The Politics of Technology

The Power of Technology

Since the industry works with information, its gatekeepers are the most powerful information-brokers on the planet. Information is the key to understanding anything, so the manager of information technology is the de facto gatekeeper to understanding. Every CEO of a large tech company has more knowledge power than the collective entirety of Ancient Rome, and far more efficiently without the breakdown in information transfer from before messages were sent electrically.

In practice, there are only several classes of individuals and groups who maintain all the power:

  1. Corporate executives who approve gigantic and revolutionary projects, with the intent to make lots of money through being the pioneer of an industry.
  2. Large corporations who capitalize on established, reliable technologies, with the intent to make lots of money through mass-produced distribution of those technologies.
  3. Small, individual developers who are lucky enough to become #1 or #2, with their own political agendas and management style changing as they ascend to power.
  4. Independent open-source developers who are typically too geeky to climb to social power, and often value complete software freedom enough that they’re not making a ton of money but contribute to an immense public good.

As long as young people obsess about trends, they’ll likely never see those power dynamics at play, and the cycle of power changes will repeat endlessly.

The only redemption to tech is that the trends move so fast that no singular corporation can theoretically corner the market, since their technology will become outdated as soon as they blink. There’s also enough pressure by the younger generation to advocate for open-source code, so those large entities must constantly shed at least some of their power to the masses to avoid all the smart kids condemning their business practices.

Like any popular form of power, the technologies of today will probably grow until people feel threatened by it. Then, other forms of power (like governments) will subdue it and regulate it, and everyone will move their attention to yet another technology that gives a new form of power. The internet or AI is doing it right now in the 2020s, and it may be augmented reality or biohacking in the future.

Big Tech Counter-Culture

Typically, an open-source implementation arises once a company fails spectacularly at providing all the features and conveniences they pioneered. Some people in the industry have severe trust issues with the powerful movers and shakers of the technologies and want a free, open society. They range from libertarians to communists, but have a shared hatred of centralized control under the organizations presently running those systems.

These vigilante-style programmers tend to find solace in passion projects directed at things like open-source OS development (e.g., GNU/Linux) that work directly against the interests of FAANG. They tend to build free versions of what already exists, but continually give power to people within the public who are nerdy enough to read the documentation.

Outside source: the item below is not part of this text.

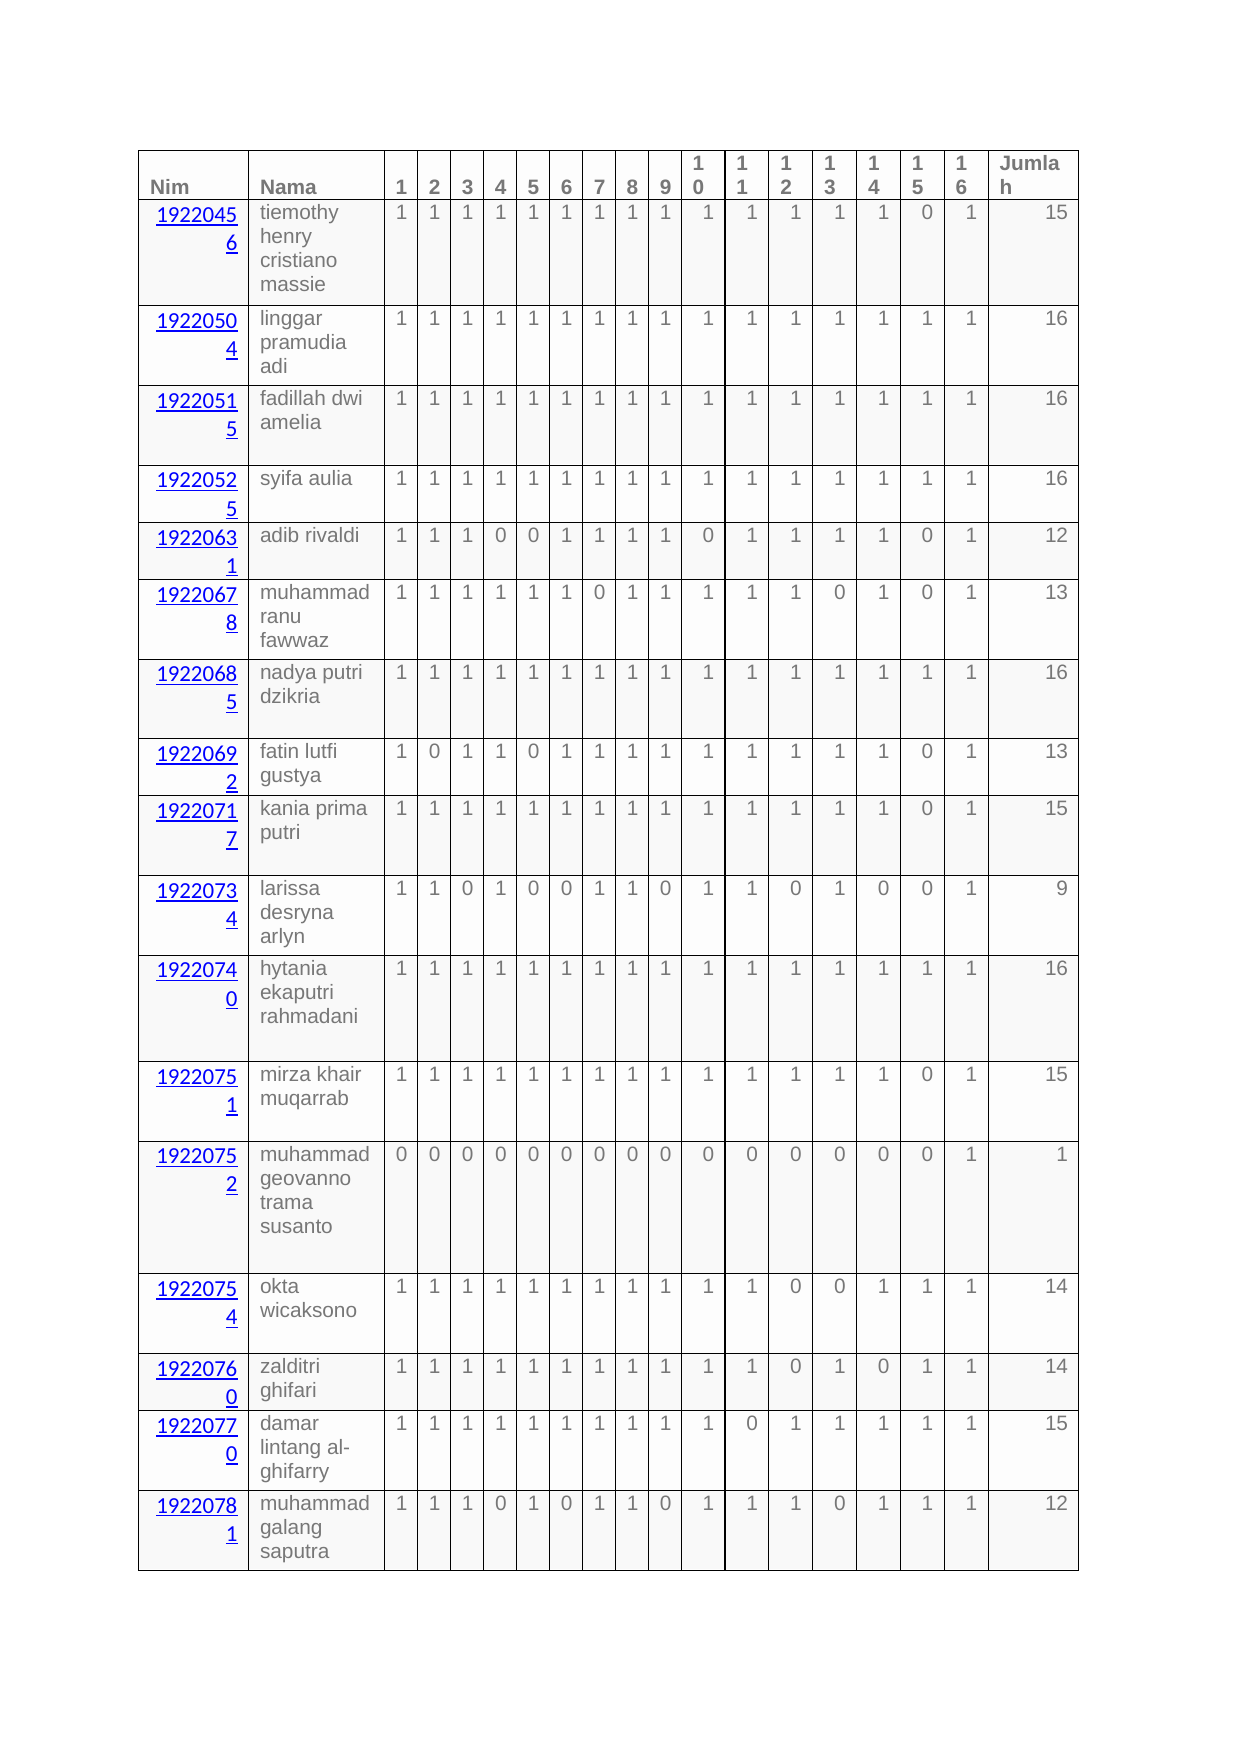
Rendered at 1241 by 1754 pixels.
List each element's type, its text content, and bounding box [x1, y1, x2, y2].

Their innovation is often a response to the power plays (e.g., making a video hosting alternative when the primary hosting solution becomes Orwellian), so FLOSS tends to follow the for-profit actions of FAANG companies. Their actions are, therefore, never typically on the bleeding edge of the trends, but can sometimes come mere months afterward. And sometimes, companies can screw up the paperwork revolving around the complexities of intellectual property and accidentally release something open-source that plants the seeds for a future competitor.

Many in the open-source community imagine closed-source will be overtaken by open-source (e.g., Facebook made React), but that reasoning doesn’t resonate with reality. People like to own things when they can profit off it, and people still find a type of profit in open-source through free marketing and free debugging.

After all, young people are willing to volunteer for a cause they believe in, even when it’s silly.